Batteries, pumped hydro, and fast-start gas turbines can fill the gaps more efficiently and at lower cost than building new megaprojects designed for continuous baseload operation. These technologies offer a cost-effective bridge – flexible, relatively low-capital, and deployable at scale while longer-duration storage and low-carbon fuels mature. Battery costs are still falling, but large-scale storage remains capital-intensive and cannot yet bridge multi-day or seasonal gaps. Nuclear may have a role in the long term if its economics change, but under current conditions it faces the same utilisation and cost constraints as coal.

Grid upgrades should follow demonstrated need, not ideology or symbolic mega-transmission plans. Some anticipatory investment is necessary, but the lesson from the gold-plating era is clear: build prudently, not pre-emptively. Every pathway carries heavy capital costs – whether replacing ageing coal or building new renewables. The task is to manage those costs with discipline, not pretend any route is cheap. And while the goal of net zero remains important, it should be pursued at a pace that keeps power affordable, industry competitive, and the lights on. The task is not to chase purity but to build resilience – an energy system that works every day, not just in theory.


A Disciplined, Conditional Transition

Australia needs a disciplined rather than a hurried approach to grid transformation – one that can accelerate if global momentum toward net zero genuinely gathers pace but otherwise focuses on minimising cost and maximising stability.

The sequencing must be rational: firm what exists before adding more variability, reinforce what works before retiring what still performs, and invest only where the benefits are measurable. Discipline is not delay; it is the recognition that energy systems succeed through reliability, not ambition. If the world hastens its transition, Australia can hasten with it. Acceleration should be tied to verifiable shifts – such as falling firming costs, credible global carbon pricing, or coordinated industrial decarbonisation among major emitters.

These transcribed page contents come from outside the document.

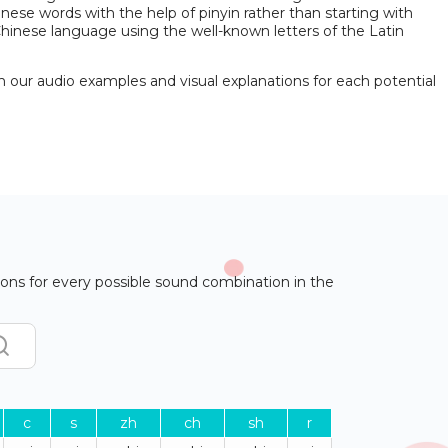
nese words with the help of pinyin rather than starting with
 Chinese language using the well-known letters of the Latin
h our audio examples and visual explanations for each potential
ons for every possible sound combination in the
c
s
zh
ch
sh
r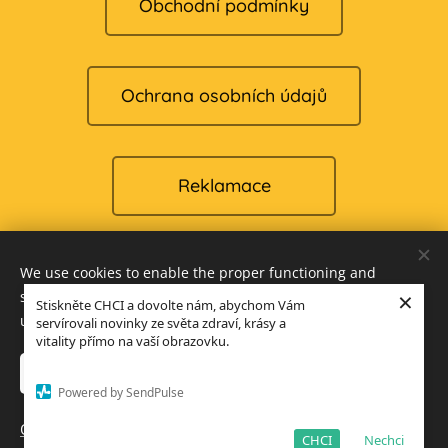
Obchodní podmínky
Ochrana osobních údajů
Reklamace
We use cookies to enable the proper functioning and
Cookies
×
security of our website, and to offer you the best possible
Stiskněte CHCI a dovolte nám, abychom Vám
user experience.
servírovali novinky ze světa zdraví, krásy a
Languages
vitality přímo na vaší obrazovku.
Čeština
English
Accept only necessary
Accept all
Powered by SendPulse
Add to cart
Open advanced settings
CHCI
Nechci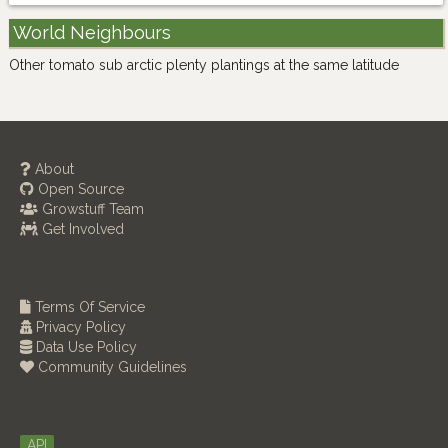
World Neighbours
Other tomato sub arctic plenty plantings at the same latitude
About
Open Source
Growstuff Team
Get Involved
Terms Of Service
Privacy Policy
Data Use Policy
Community Guidelines
API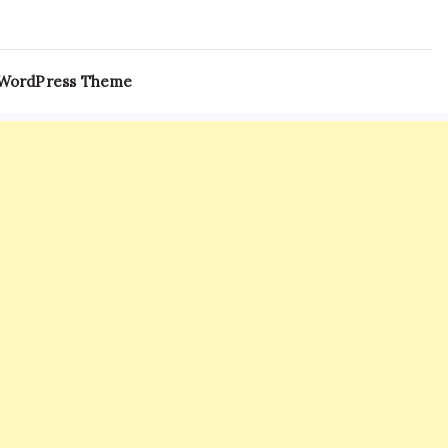
 WordPress Theme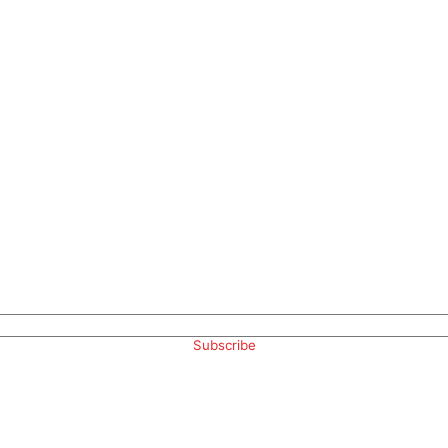
Subscribe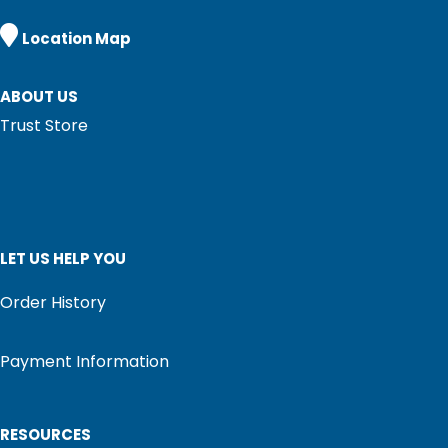

Location Map
ABOUT US
Trust Store
LET US HELP YOU
Order History
Payment Information
RESOURCES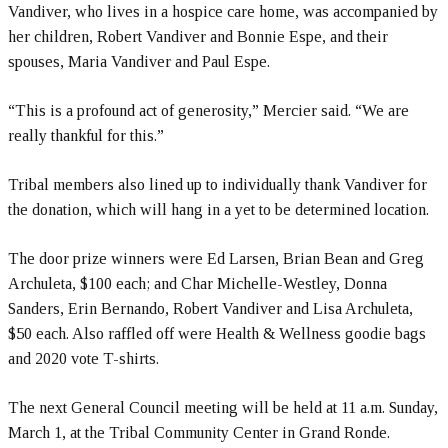
Vandiver, who lives in a hospice care home, was accompanied by
her children, Robert Vandiver and Bonnie Espe, and their
spouses, Maria Vandiver and Paul Espe.
“This is a profound act of generosity,” Mercier said. “We are
really thankful for this.”
Tribal members also lined up to individually thank Vandiver for
the donation, which will hang in a yet to be determined location.
The door prize winners were Ed Larsen, Brian Bean and Greg
Archuleta, $100 each; and Char Michelle-Westley, Donna
Sanders, Erin Bernando, Robert Vandiver and Lisa Archuleta,
$50 each. Also raffled off were Health & Wellness goodie bags
and 2020 vote T-shirts.
The next General Council meeting will be held at 11 a.m. Sunday,
March 1, at the Tribal Community Center in Grand Ronde.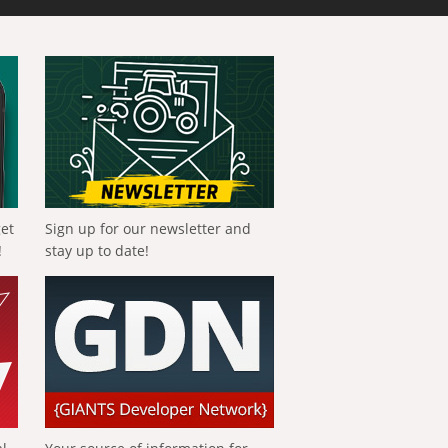
get
Sign up for our newsletter and
!
stay up to date!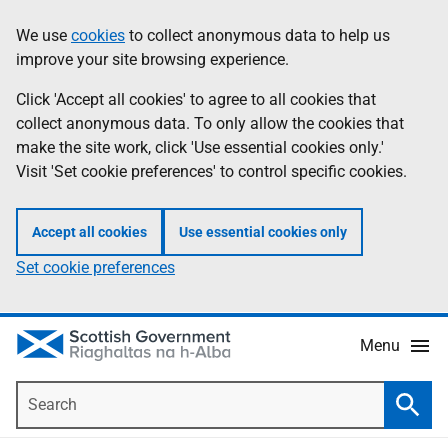
Skip
Accessibility
We use
cookies
to collect anonymous data to help us
Information
to
help
improve your site browsing experience.
main
content
Click 'Accept all cookies' to agree to all cookies that
collect anonymous data. To only allow the cookies that
make the site work, click 'Use essential cookies only.'
Visit 'Set cookie preferences' to control specific cookies.
Accept all cookies
Use essential cookies only
Set cookie preferences
Menu
Search
Searc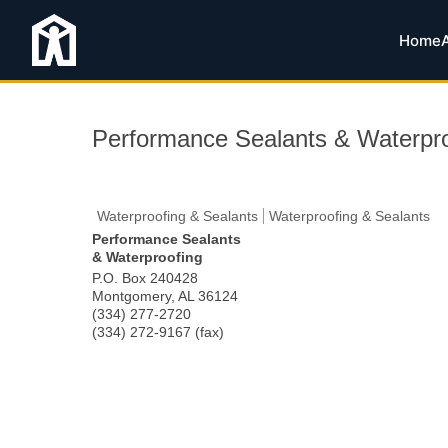
Home
Performance Sealants & Waterpro
Waterproofing & Sealants
Waterproofing & Sealants
Performance Sealants
& Waterproofing
P.O. Box 240428
Montgomery
,
AL
36124
(334) 277-2720
(334) 272-9167 (fax)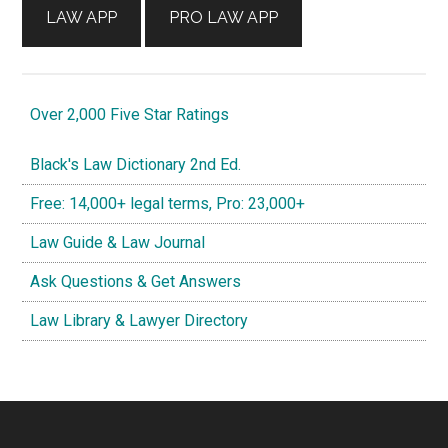
LAW APP
PRO LAW APP
Over 2,000 Five Star Ratings
Black's Law Dictionary 2nd Ed.
Free: 14,000+ legal terms, Pro: 23,000+
Law Guide & Law Journal
Ask Questions & Get Answers
Law Library & Lawyer Directory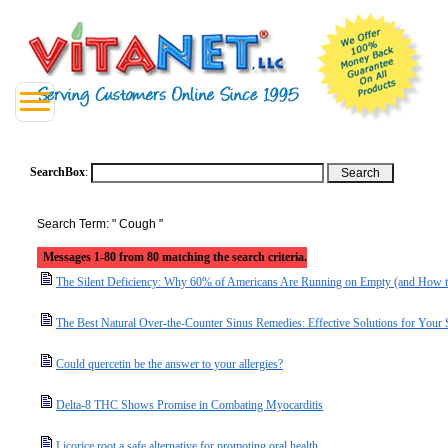
SearchBox
:
Search Term: " Cough "
Messages 1-80 from 80 matching the search criteria.
The Silent Deficiency: Why 60% of Americans Are Running on Empty (and How t
The Best Natural Over-the-Counter Sinus Remedies: Effective Solutions for Your
Could quercetin be the answer to your allergies?
Delta-8 THC Shows Promise in Combating Myocarditis
Licorice root a safe alternative for promoting oral health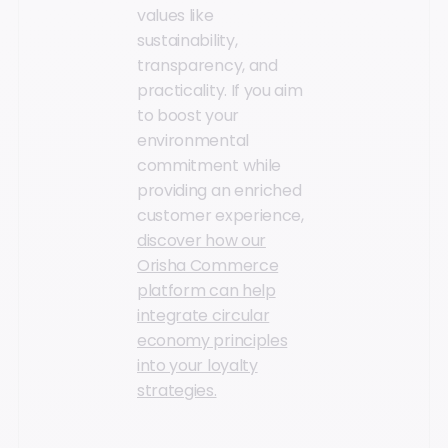
values like
sustainability,
transparency, and
practicality. If you aim
to boost your
environmental
commitment while
providing an enriched
customer experience,
discover how our
Orisha Commerce
platform can help
integrate circular
economy principles
into your loyalty
strategies.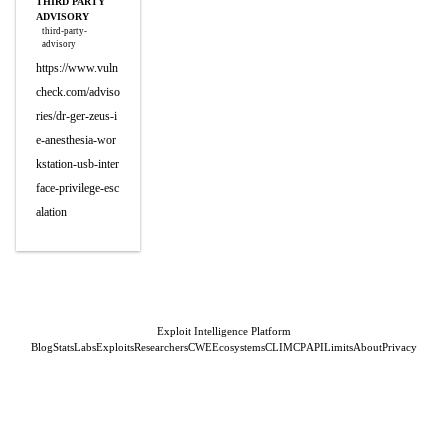
THIRD PARTY
ADVISORY
third-party-
advisory
https://www.vuln
check.com/adviso
ries/dr-ger-zeus-i
e-anesthesia-wor
kstation-usb-inter
face-privilege-esc
alation
Exploit Intelligence Platform
Blog
Stats
Labs
Exploits
Researchers
CWE
Ecosystems
CLI
MCP
API
Limits
About
Privacy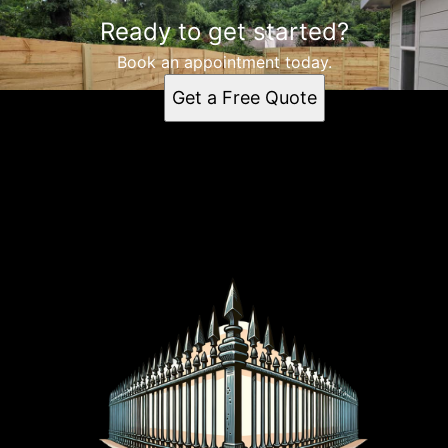
Ready to get started?
Book an appointment today.
Get a Free Quote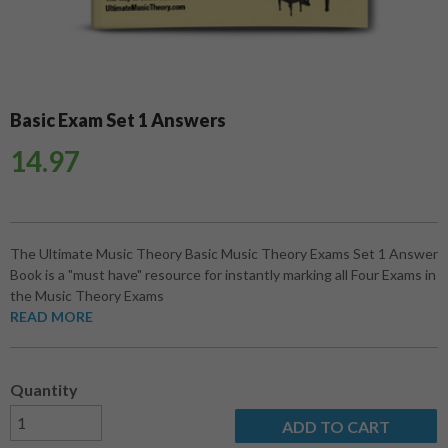
Basic Exam Set 1 Answers
14.97
The Ultimate Music Theory Basic Music Theory Exams Set 1 Answer
Book is a "must have" resource for instantly marking all Four Exams in
the Music Theory Exams
READ MORE
Quantity
ADD TO CART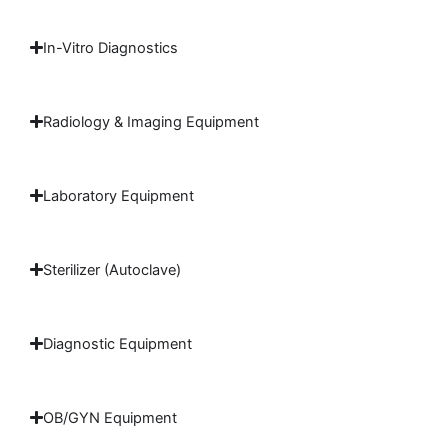
In-Vitro Diagnostics
Radiology & Imaging Equipment
Laboratory Equipment
Sterilizer (Autoclave)
Diagnostic Equipment
OB/GYN Equipment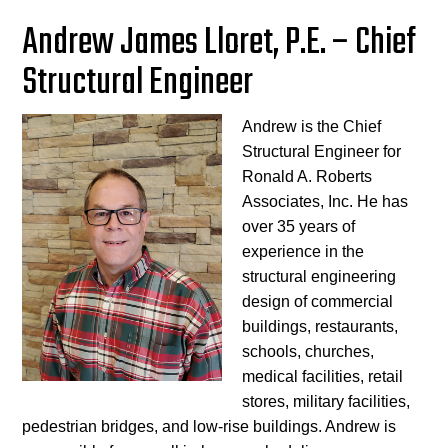
Andrew James Lloret, P.E. – Chief
Structural Engineer
Andrew is the Chief
Structural Engineer for
Ronald A. Roberts
Associates, Inc. He has
over 35 years of
experience in the
structural engineering
design of commercial
buildings, restaurants,
schools, churches,
medical facilities, retail
stores, military facilities,
pedestrian bridges, and low-rise buildings. Andrew is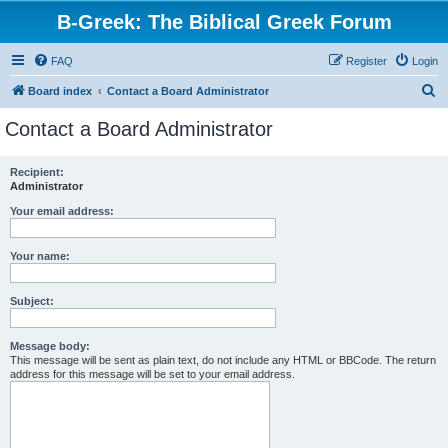
B-Greek: The Biblical Greek Forum
FAQ
Register
Login
S
Board index
Contact a Board Administrator
e
Contact a Board Administrator
a
r
Recipient:
Administrator
c
h
Your email address:
Your name:
Subject:
Message body:
This message will be sent as plain text, do not include any HTML or BBCode. The return
address for this message will be set to your email address.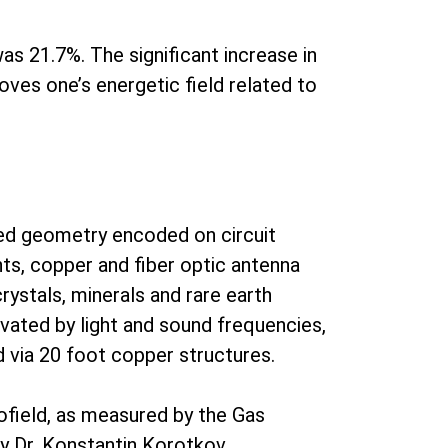
as 21.7%. The significant increase in
oves one’s energetic field related to
ed geometry encoded on circuit
ts, copper and fiber optic antenna
ystals, minerals and rare earth
tivated by light and sound frequencies,
d via 20 foot copper structures.
iofield, as measured by the Gas
y Dr. Konstantin Korotkov.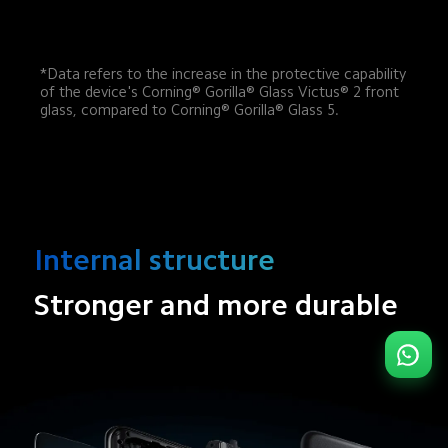
*Data refers to the increase in the protective capability 
of the device's Corning® Gorilla® Glass Victus® 2 front 
glass, compared to Corning® Gorilla® Glass 5.
Internal structure
Stronger and more durable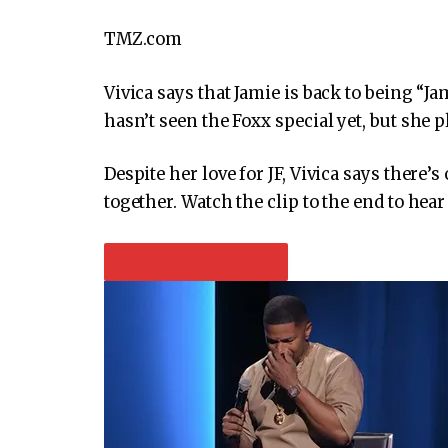
TMZ.com
Vivica says that Jamie is back to being “
hasn’t seen the Foxx special yet, but she p
Despite her love for JF, Vivica says there’
together. Watch the clip to the end to hear
PLAY VIDEO CONTENT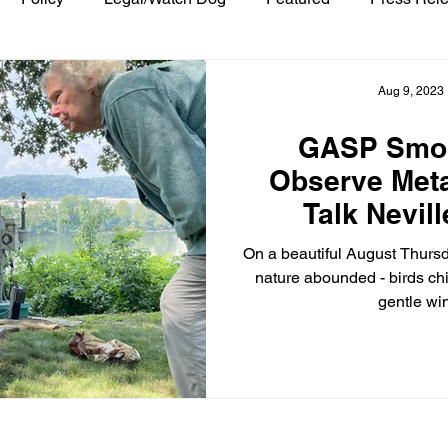
Aug 9, 2023
GASP Smo
Observe Meta
Talk Nevill
Poll
On a beautiful August Thursd
nature abounded - birds ch
gentle win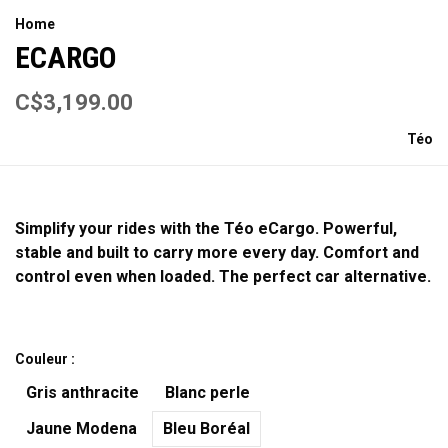
Home
ECARGO
C$3,199.00
Téo
Simplify your rides with the Téo eCargo. Powerful,
stable and built to carry more every day. Comfort and
control even when loaded. The perfect car alternative.
Couleur :
Gris anthracite
Blanc perle
Jaune Modena
Bleu Boréal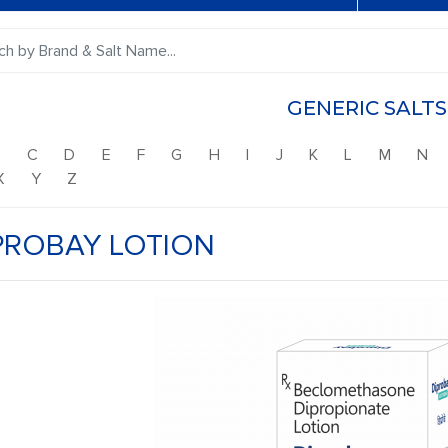
GENERIC SALTS
B
C
D
E
F
G
H
I
J
K
L
M
N
X
Y
Z
PROBAY LOTION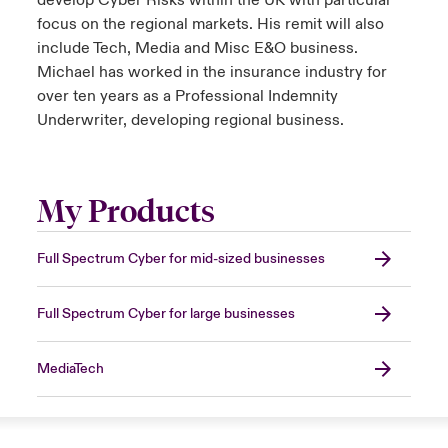
develop Cyber Risks within the UK with particular
focus on the regional markets. His remit will also
include Tech, Media and Misc E&O business.
Michael has worked in the insurance industry for
over ten years as a Professional Indemnity
Underwriter, developing regional business.
My Products
Full Spectrum Cyber for mid-sized businesses
Full Spectrum Cyber for large businesses
MediaTech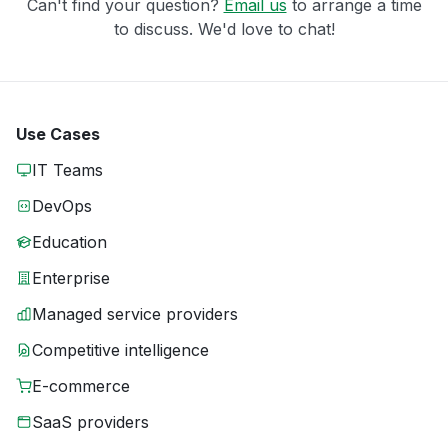
Can't find your question?
Email us
to arrange a time
to discuss. We'd love to chat!
Use Cases
IT Teams
DevOps
Education
Enterprise
Managed service providers
Competitive intelligence
E-commerce
SaaS providers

But until then, prudence demands a path that secures affordability and resilience first, and speed only when global alignment makes it worth the cost.


A Distant Path to Abundance

Australia may one day regain the energy advantage it once enjoyed, but not soon. The next 30 to 40 years will be defined by the amortisation of enormous capital costs: transmission lines, firming assets, storage systems, and replacement generation. Those investments are essential, yet they lock in higher prices until the debt is paid down.

The long-term hope lies in what follows – when the infrastructure is built, depreciation flattens, and marginal generation once again becomes cheap. At that point, Australia’s natural advantages – high solar insolation, abundant land, and stable institutions – could re-emerge as a genuine source of low-cost power and export competitiveness. But that future depends on getting through the current investment cycle with discipline: building what’s necessary, sequencing it wisely, and resisting the temptation to chase every new technology before the last one has earned its keep.

Australia’s next energy advantage won’t come from racing ahead, but from getting it right.